Diese Messlatte gilt für alle in der Synodalversammlung: Für Bischöfe und Laien, professionelle Theologen, haupt- und ehrenamtlich Engagierte. Sie gilt aber insbesondere auch für die Teile der Synodalversammlung, die nach der jüngsten Attacke aus dem vatikanischen Staatssekretariat ein ergebnisloses Ende des Synodalen Wegs herbeisehnen. Auch sie werden an den genannten Parametern gemessen. Scheitert der Synodale Weg, wird also das Ziel der Verhinderung von Missbrauch und sexualisierter Gewalt an seinen Wurzeln nicht erreicht, bleibt am Ende die eine Frage: Wer wird dann bereit sein, die Verantwortung dafür zu übernehmen? Wer wird erklären, dass in unsere Kirche weiterhin Menschen Opfer von sexualisiertem und geistlichem Missbrauch werden können, weil wir nicht in der Lage sind, die systemischen Ursachen zu bekämpfen?
Es lässt sich – leider – die Antwort schon erahnen: keiner!

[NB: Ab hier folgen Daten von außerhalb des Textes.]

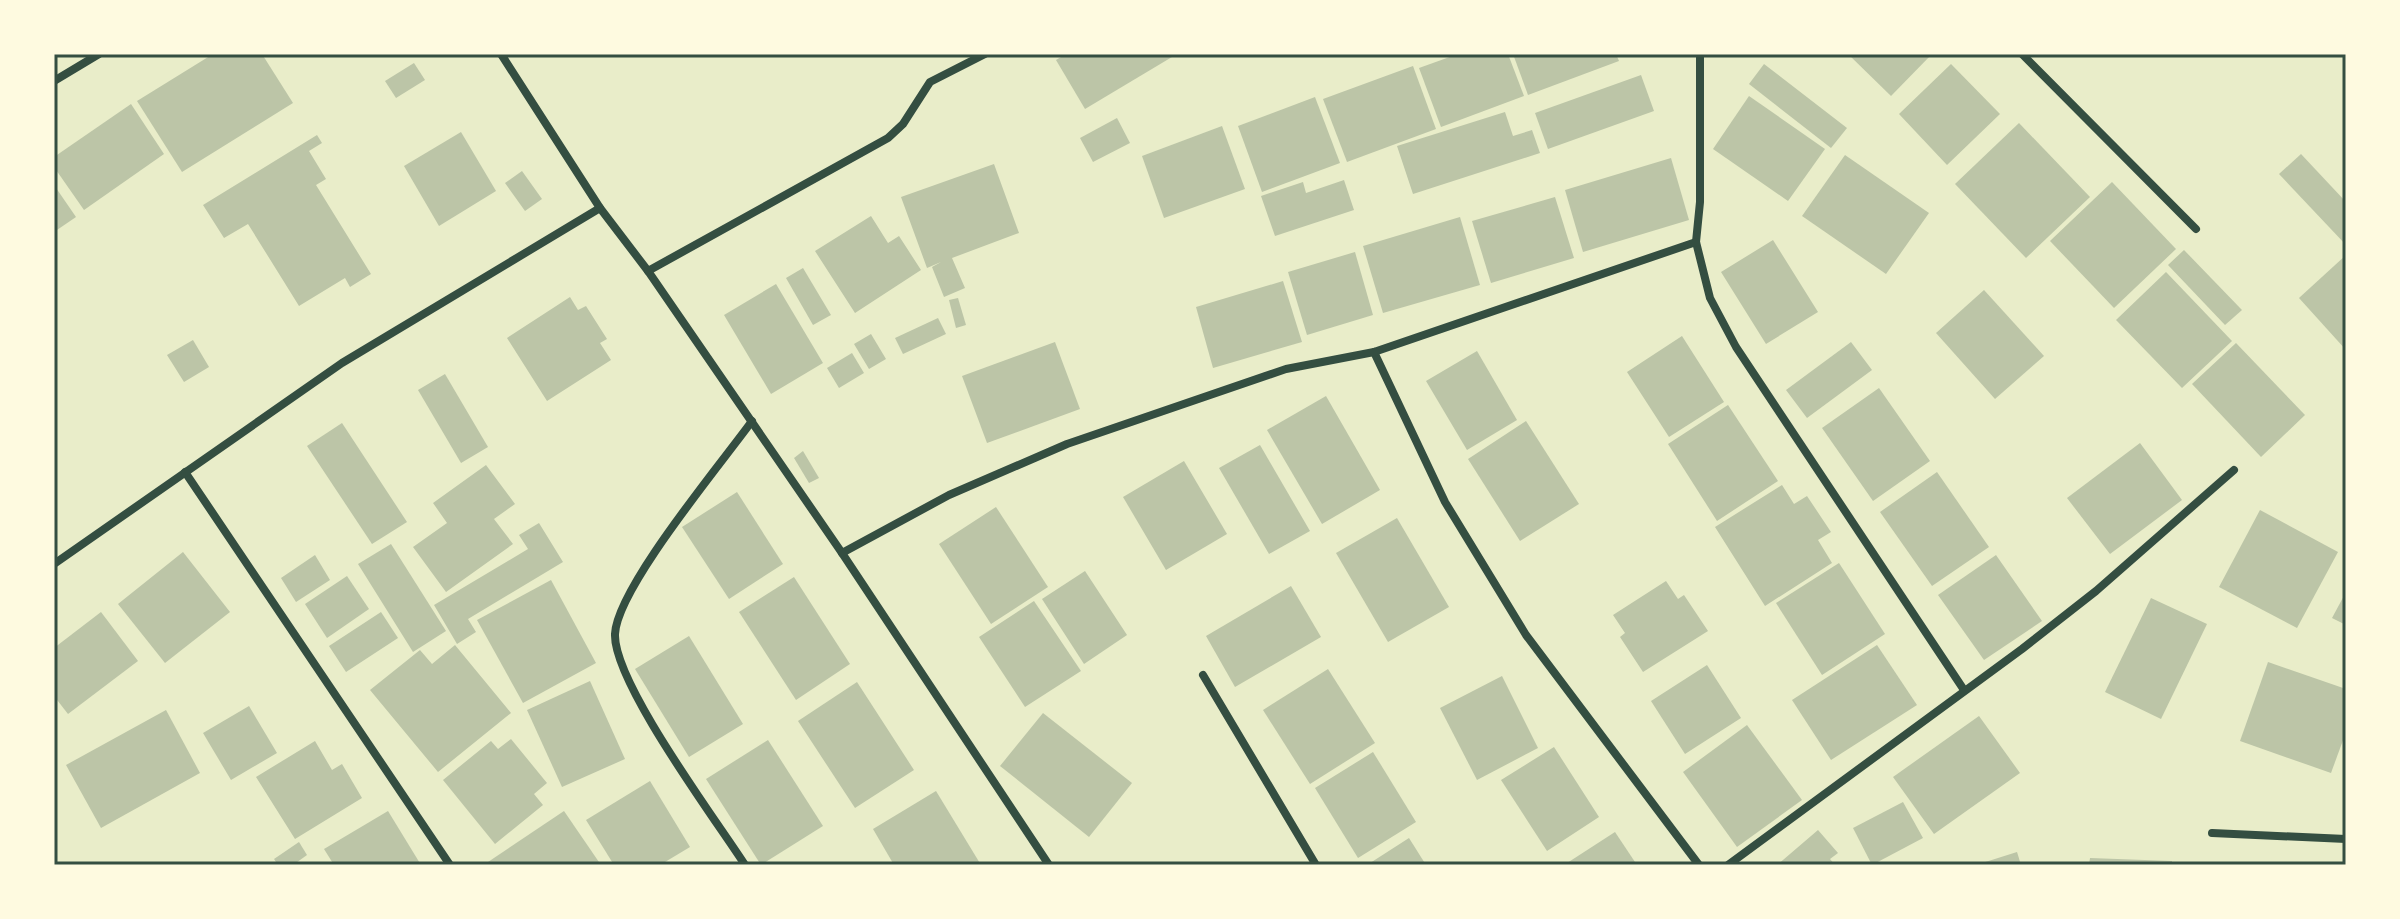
<svg xmlns="http://www.w3.org/2000/svg" width="2400" height="919" font-family="'Asap Condensed',sans-serif">
	<rect width="100%" height="100%" fill="#e9edc9"/>
	<!-- building -->
	<g fill="#bcc5a7">
		<polygon points="213,54 262,54 293,103 182,172 137,101"/>
		<polygon points="1066,54 1177,54 1085,109 1056,60"/>
		<polygon points="1458,54 1508,54 1524,96 1441,127 1419,68"/>
		<polygon points="1513,54 1616,54 1619,61 1528,95"/>
		<polygon points="1848,54 1932,54 1891,96"/>
		<polygon points="414,63 425,80 396,98 385,81"/>
		<polygon points="1764,64 1847,128 1831,148 1749,84"/>
		<polygon points="1951,64 2000,114 1947,165 1899,114"/>
		<polygon points="1413,66 1436,129 1347,162 1323,99"/>
		<polygon points="1641,75 1654,111 1548,149 1535,113"/>
		<polygon points="1749,96 1825,149 1788,201 1713,149"/>
		<polygon points="1315,97 1340,163 1262,192 1238,126"/>
		<polygon points="131,104 164,154 84,210 54,167 54,157"/>
		<polygon points="1505,112 1513,136 1532,130 1540,153 1413,194 1397,146"/>
		<polygon points="1117,118 1130,143 1093,162 1080,138"/>
		<polygon points="2019,123 2090,197 2026,258 1955,184"/>
		<polygon points="1222,126 1245,189 1164,218 1142,156"/>
		<polygon points="461,132 496,191 439,226 404,166"/>
		<polygon points="317,135 322,143 309,151 326,179 316,185 371,274 350,287 345,278 299,306 248,224 224,238 203,205"/>
		<polygon points="2301,154 2346,202 2346,245 2279,174"/>
		<polygon points="1845,155 1929,213 1886,274 1802,216"/>
		<polygon points="1671,158 1689,220 1583,252 1565,190"/>
		<polygon points="994,164 1019,233 952,258 965,288 944,297 932,267 941,262 927,268 901,197"/>
		<polygon points="522,171 542,199 525,211 505,183"/>
		<polygon points="1344,180 1354,210 1275,236 1261,196 1303,182 1306,193"/>
		<polygon points="2112,182 2176,249 2114,308 2050,241"/>
		<polygon points="54,185 76,217 54,232"/>
		<polygon points="1555,197 1574,258 1491,283 1472,221"/>
		<polygon points="871,216 888,243 899,236 921,270 855,313 815,251"/>
		<polygon points="1460,217 1480,285 1383,313 1363,246"/>
		<polygon points="1773,240 1818,312 1766,344 1721,272"/>
		<polygon points="2184,250 2242,310 2225,325 2168,265"/>
		<polygon points="1355,252 1373,315 1307,335 1288,272"/>
		<polygon points="2346,255 2346,350 2299,298"/>
		<polygon points="803,268 831,315 813,325 786,278"/>
		<polygon points="2166,272 2232,341 2182,388 2116,320"/>
		<polygon points="1283,281 1302,342 1213,368 1196,307"/>
		<polygon points="776,284 823,363 771,394 724,315"/>
		<polygon points="1984,290 2044,356 1995,399 1936,333"/>
		<polygon points="570,297 578,310 586,306 607,339 600,343 611,360 547,401 507,338"/>
		<polygon points="958,298 966,325 956,328 949,300"/>
		<polygon points="938,318 946,334 903,354 895,338"/>
		<polygon points="871,334 886,359 869,369 854,344"/>
		<polygon points="1682,336 1724,402 1669,437 1627,372"/>
		<polygon points="193,340 209,367 184,382 167,355"/>
		<polygon points="1055,342 1080,409 987,443 962,376"/>
		<polygon points="1851,342 1872,370 1807,418 1786,390"/>
		<polygon points="2236,343 2305,415 2261,457 2192,384"/>
		<polygon points="1477,351 1517,420 1467,450 1426,381"/>
		<polygon points="852,353 864,373 839,388 827,368"/>
		<polygon points="445,374 488,447 461,463 418,390"/>
		<polygon points="1879,388 1930,461 1873,501 1822,428"/>
		<polygon points="1326,396 1380,490 1322,524 1267,430"/>
		<polygon points="1728,405 1778,481 1717,521 1668,444"/>
		<polygon points="1526,421 1579,504 1520,541 1468,459"/>
		<polygon points="342,423 407,522 372,544 307,446"/>
		<polygon points="2140,443 2182,500 2110,554 2067,498"/>
		<polygon points="1260,445 1310,531 1269,554 1219,468"/>
		<polygon points="803,451 819,478 809,483 794,458"/>
		<polygon points="1184,461 1227,534 1166,570 1123,497"/>
		<polygon points="486,465 515,504 494,519 513,544 446,592 413,547 447,523 433,503"/>
		<polygon points="1937,472 1989,547 1932,586 1880,512"/>
		<polygon points="1782,485 1794,504 1807,496 1831,532 1818,540 1832,563 1765,606 1715,527"/>
		<polygon points="737,492 783,564 729,599 682,527"/>
		<polygon points="996,507 1048,587 991,624 939,544"/>
		<polygon points="2260,510 2338,552 2297,628 2219,587"/>
		<polygon points="1397,518 1449,607 1388,642 1336,553"/>
		<polygon points="539,523 563,562 468,619 476,632 457,644 434,605 528,549 519,535"/>
		<polygon points="391,544 446,631 413,652 358,564"/>
		<polygon points="183,552 230,612 165,663 118,604"/>
		<polygon points="315,555 330,580 296,602 281,578"/>
		<polygon points="1996,555 2042,621 1984,660 1938,595"/>
		<polygon points="1839,563 1885,634 1822,675 1776,603"/>
		<polygon points="1085,571 1127,635 1084,664 1042,599"/>
		<polygon points="347,576 369,609 327,638 305,604"/>
		<polygon points="794,577 850,664 796,700 739,612"/>
		<polygon points="551,580 596,663 523,703 477,620"/>
		<polygon points="1666,581 1678,599 1684,595 1708,631 1643,672 1620,637 1625,633 1613,615"/>
		<polygon points="1291,586 1321,637 1235,687 1206,636"/>
		<polygon points="2346,592 2346,625 2332,618"/>
		<polygon points="2151,598 2207,624 2161,719 2105,692"/>
		<polygon points="1034,601 1081,671 1025,707 979,637"/>
		<polygon points="101,612 138,661 68,714 54,696 54,648"/>
		<polygon points="381,612 398,638 346,672 329,646"/>
		<polygon points="689,636 743,724 689,757 635,669"/>
		<polygon points="455,645 511,713 438,772 370,690 420,650 432,664"/>
		<polygon points="1877,645 1917,705 1831,760 1792,700"/>
		<polygon points="2268,662 2346,689 2346,732 2331,773 2240,741"/>
		<polygon points="1707,665 1741,718 1685,754 1651,701"/>
		<polygon points="1328,669 1375,743 1310,784 1263,710"/>
		<polygon points="1502,676 1538,748 1477,780 1440,708"/>
		<polygon points="590,681 625,759 562,787 527,710"/>
		<polygon points="857,682 914,770 855,808 798,721"/>
		<polygon points="249,706 277,753 231,780 203,733"/>
		<polygon points="166,710 200,773 101,828 66,765"/>
		<polygon points="1043,713 1132,783 1089,837 1000,766"/>
		<polygon points="1979,716 2020,773 1934,834 1893,777"/>
		<polygon points="1747,725 1802,800 1737,847 1683,772"/>
		<polygon points="511,739 547,783 534,794 543,805 495,844 443,780 491,741 498,749"/>
		<polygon points="768,740 823,826 761,865 706,779"/>
		<polygon points="315,741 332,770 342,764 362,798 295,839 256,777"/>
		<polygon points="1554,747 1599,817 1547,851 1501,780"/>
		<polygon points="1373,752 1416,822 1358,858 1315,788"/>
		<polygon points="650,781 690,847 660,865 614,865 586,820"/>
		<polygon points="936,791 981,865 894,865 873,829"/>
		<polygon points="1903,802 1923,838 1872,865 1853,828"/>
		<polygon points="388,811 421,865 334,865 324,849"/>
		<polygon points="564,811 601,865 490,865 488,862"/>
		<polygon points="1818,830 1838,853 1830,859 1835,865 1777,865"/>
		<polygon points="1615,832 1637,865 1564,865"/>
		<polygon points="1409,838 1426,865 1367,865"/>
		<polygon points="299,842 307,855 293,865 278,865 274,859"/>
		<polygon points="2017,852 2021,865 1979,865 1979,864"/>
		<polygon points="2090,858 2172,861 2172,865 2089,865"/>
	</g>
	<g fill="none" stroke-linecap="round" stroke-linejoin="round">
		<!-- minor -->
		<g stroke="#344e41" stroke-width="8">
			<polyline points="501,54 600,208 648,271 842,553 1049,865"/>
			<polyline points="1700,54 1700,202 1696,242 1710,298 1736,347 1964,690"/>
			<polyline points="2022,54 2196,229"/>
			<polyline points="54,81 99,54"/>
			<polyline points="648,271 888,138 903,124 930,82 985,54"/>
			<polyline points="1374,352 1445,502 1526,635 1699,865"/>
			<polyline points="185,472 450,865"/>
			<polyline points="842,553 949,495 1067,444 1286,369 1374,352 1696,242"/>
			<polyline points="54,564 342,363 600,208"/>
			<polyline points="1203,675 1316,865"/>
			<polyline points="2212,833 2346,839"/>
			<path d="M745,865C716,820 613,682 615,634C617,588 721,464 752,421"/>
			<polyline points="1728,865 2022,649 2096,591 2234,470"/>
		</g>
	</g>
	<!-- border -->
	<rect width="2400" height="919" fill="none" stroke="#fefae0" stroke-width="112"/>
	<rect x="56" y="56" width="2288" height="807" fill="none" stroke="#344e41" stroke-width="3"/>
</svg>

Insofern empfiehlt es sich für alle Mitglieder der Synodalversammlung, weniger in den sozialen Medien das vermeintlich andere Lage in teilweise diffamierender und respektloser Art und Weise anzugehen, sondern sich in den kommenden Wochen an das Ziel des Synodalen Wegs zu erinnern und das vor Augen zu haben: die Verantwortung den tausenden Opfern, Betroffenen, Überlebenden des Missbrauchs gegenüber und die Kirche zu einem sicheren Ort zu machen.
Zur Person
Johannes Norpoth ist Sprecher des Betroffenenbeirats bei der Deutschen Bischofskonferenz. Der Beirat besteht aus zwölf Personen, die von sexualisierter Gewalt und Missbrauch im Zuständigkeitsbereich der katholischen Kirche betroffen sind. Die Mitglieder wurden im Herbst 2020 durch den Vorsitzenden der Deutschen Bischofskonferenz für eine dreijährige Amtszeit berufen.